How to build PyTorch with a latest LLVM build?

I have built the LLVM project locally. I wish to use my clang build to compile PyTorch source code. Currently I am facing issues during the PyTorch build.

LLVM version: 17.0.6
Python version: 3.10.8
PyTorch version: 2.2.0-rc8
CUDA Driver Version: 545.23.08
CUDA Version: 12.3
nvcc version: release 12.3, V12.3.107

I am using the following environment variables:

export CC=/home/llvm-project-llvmorg-17.0.6/installed/bin/clang; \
export CXX=/home/llvm-project-llvmorg-17.0.6/installed/bin/clang++; \
export MAX_JOBS=32; \
export DEBUG=1; \
export USE_DISTRIBUTED=0; \
export USE_MKLDNN=0; \
export USE_CUDA=1; \
export CMAKE_CUDA_FLAGS="-allow-unsupported-compiler" \
export BUILD_TEST=0; \
export USE_FBGEMM=0; \
export USE_NNPACK=0; \
export USE_QNNPACK=0; \
export USE_XNNPACK=0;

The build command is simply: python setup.py develop

The build fails with some error messages, prominently:

...
...
[611/2206] Performing build step for 'nccl_external'
FAILED: nccl_external-prefix/src/nccl_external-stamp/nccl_external-build ...
...
...
  151 | #error -- unsupported clang version! clang version must be less than 16 and greater than 3.2 . The nvcc flag '-allow-unsupported-compiler' can be used to override...
...
...

So, is there a way to build the PyTorch project with the latest/newer versions of LLVM?

Apparently, the problem is that the newer version of clang uses c++17 as the default dialect. As per this NVIDIA forum post, one solution might be, to manually set the C++ dialect version using: -std=c++XX flag.

I tried

...
export CMAKE_CUDA_FLAGS="-allow-unsupported-compiler -std=c++17"; \
...

However, I am receiving the same error.

So, now the question is:

  1. Can the issue be resolved by setting the C++ version to 17?
  2. If yes, how to correctly set the C++ dialect version for the build process?
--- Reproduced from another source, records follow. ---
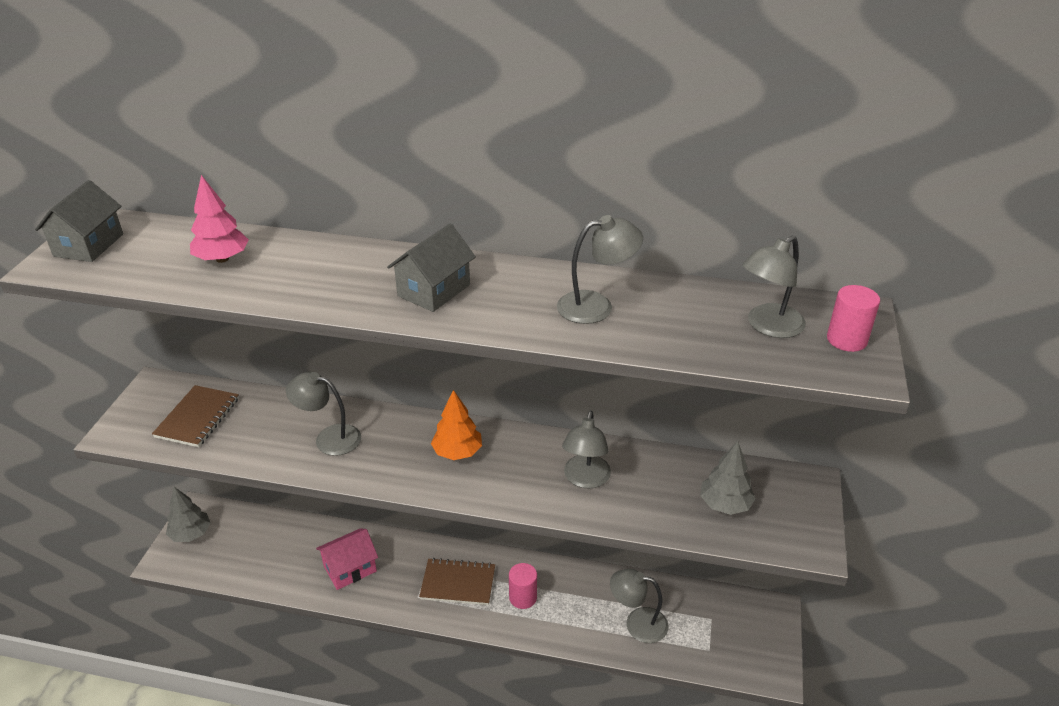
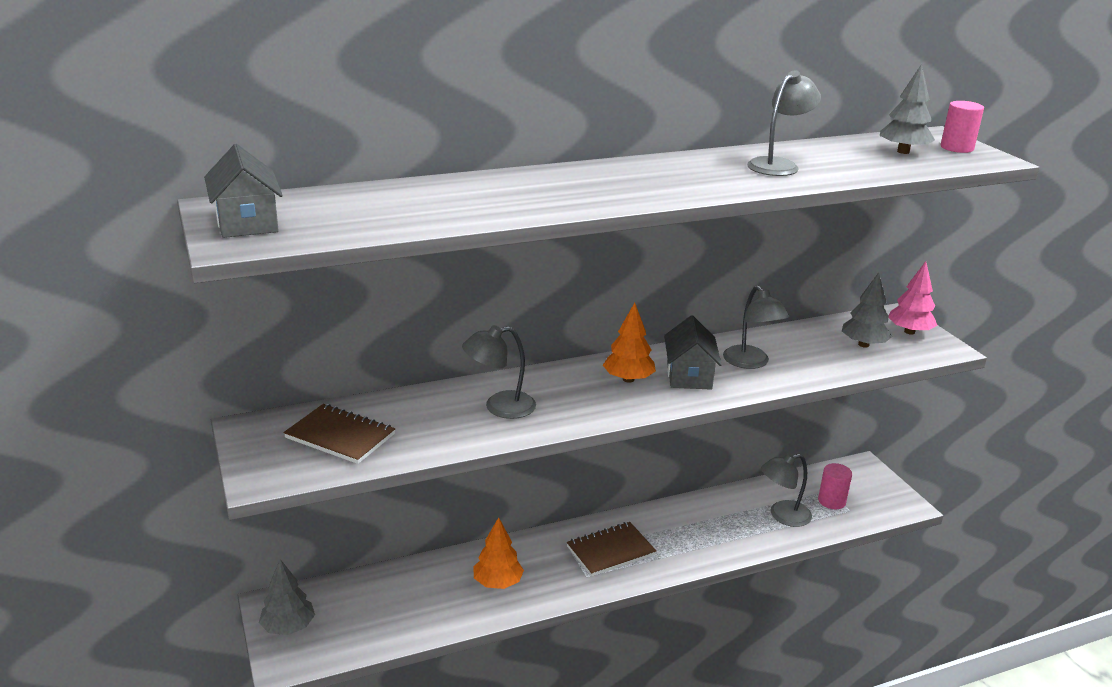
camera: 35 degrees left, 10 degrees down
brown notebook [152,385,239,447] -> brown notebook turned 45 degrees counterclockwise [284,404,395,464]
pink tree [190,175,249,263] -> pink tree moved to [888,261,937,335]
pink house [316,528,378,590] -> orange tree [473,517,524,589]
grey house [387,224,476,312] -> grey house moved to [664,315,722,390]
pink cylinder [509,563,537,609] -> pink cylinder moved to [818,463,852,509]
grey lamp [742,236,806,338] -> grey tree [880,64,935,154]

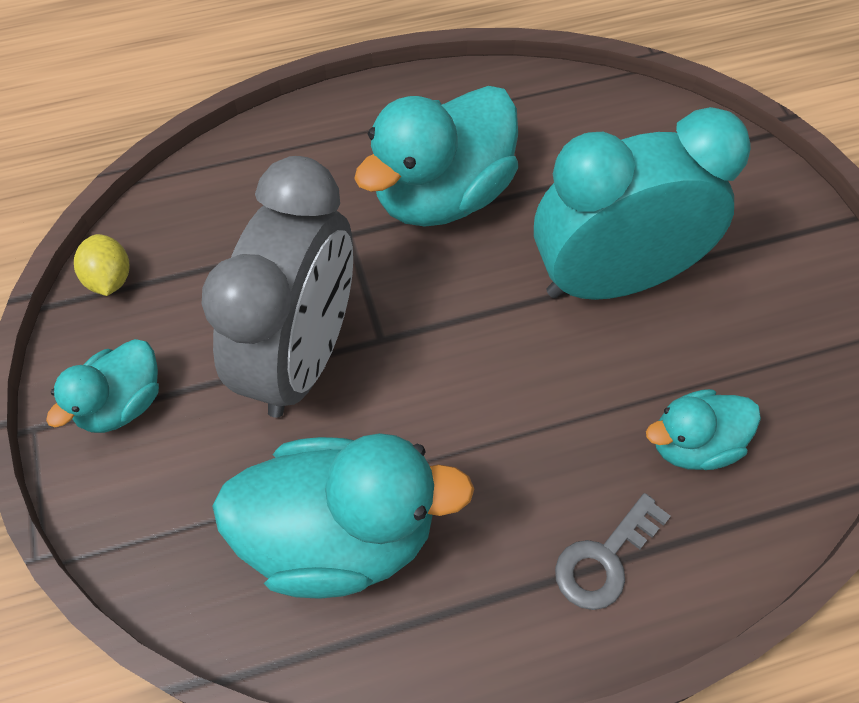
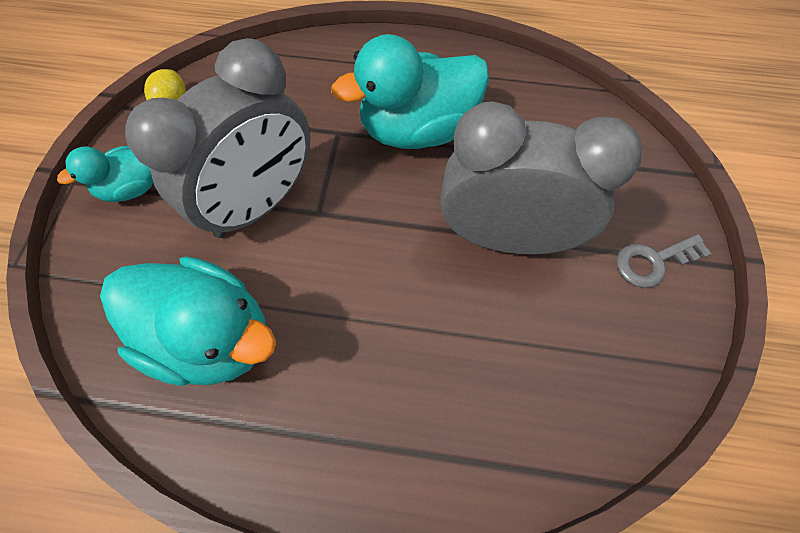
camera: 25 degrees right, 5 degrees up
turquoise clock [534,107,751,300] -> grey clock [440,101,642,255]
grey key [555,493,671,610] -> grey key moved to [616,234,711,288]
turquoise duck [646,389,761,470] -> none

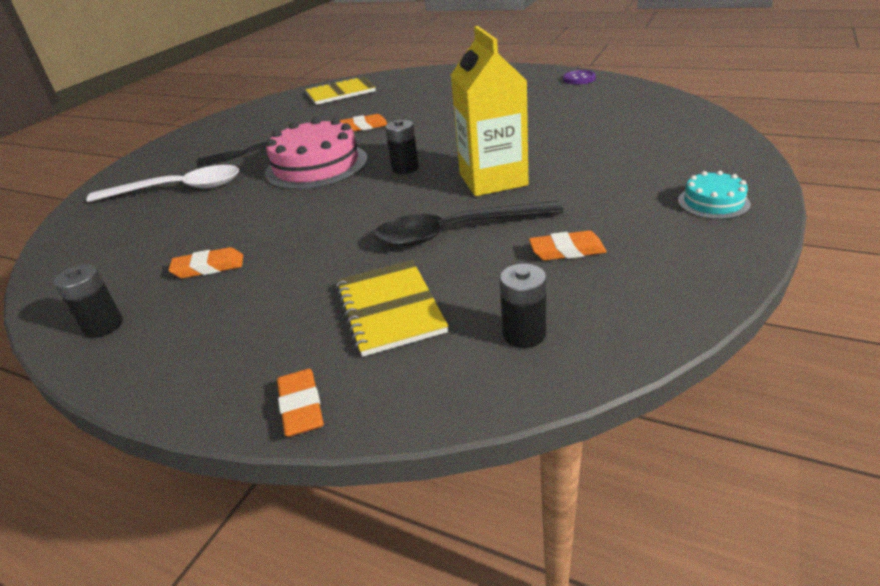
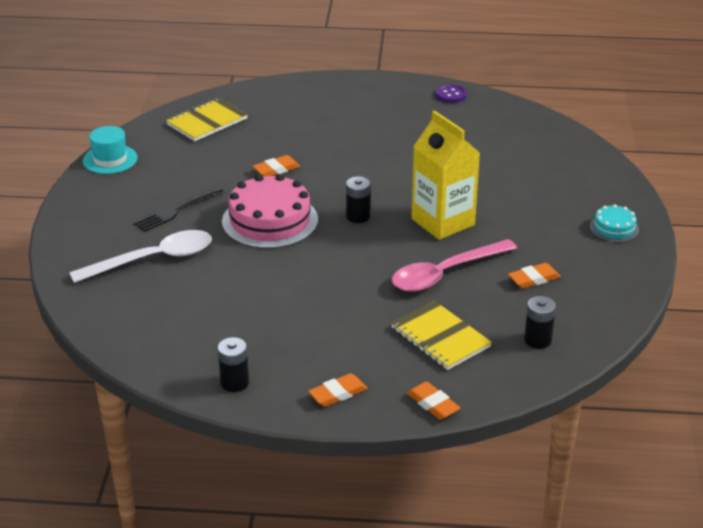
camera: 25 degrees left, 0 degrees up
orange eraser [168,247,243,278] -> orange eraser moved to [308,373,368,407]
black spoon [374,201,564,247] -> pink spoon [392,239,517,292]
none -> turquoise hat [83,126,137,174]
For now, I was able to build PyTorch 2.2.0 with CUDA by downgrading my clang compiler (from 17.0.6 to 10):

clear; \
export CC=/usr/bin/clang-10; \
export CXX=/usr/bin/clang++-10; \
#export CC=/home/anurag/llvm-project-llvmorg-17.0.6/installed/bin/clang; \
#export CXX=/home/anurag/llvm-project-llvmorg-17.0.6/installed/bin/clang++; \
export MAX_JOBS=32; \
export DEBUG=1; \
export USE_DISTRIBUTED=OFF; \
export USE_MKLDNN=OFF; \
export USE_CUDA=ON; \
#export CMAKE_CXX_FLAGS="-Wmissing-braces"; \
export CMAKE_CUDA_COMPILER=/usr/local/cuda/bin/nvcc; \
#export CMAKE_CUDA_HOST_COMPILER=/home/anurag/llvm-project-llvmorg-17.0.6/installed/bin/clang++; \
#export CMAKE_CUDA_FLAGS="-allow-unsupported-compiler -std=c++17"; \
export BUILD_TEST=OFF; \
export USE_FBGEMM=OFF; \
export USE_NNPACK=OFF; \
export USE_QNNPACK=OFF; \
export USE_XNNPACK=OFF; \
export NVCC_GENCODE="-gencode=arch=compute_70,code=sm_70"; \
export USE_GOLD_LINKER=ON; \
python setup.py clean; \
ccache -cC; \
python setup.py develop;

(Some more flags may be set according to cmake CUDA flags)

So the real question of how to compile PyTorch with CUDA using newer clang still stands.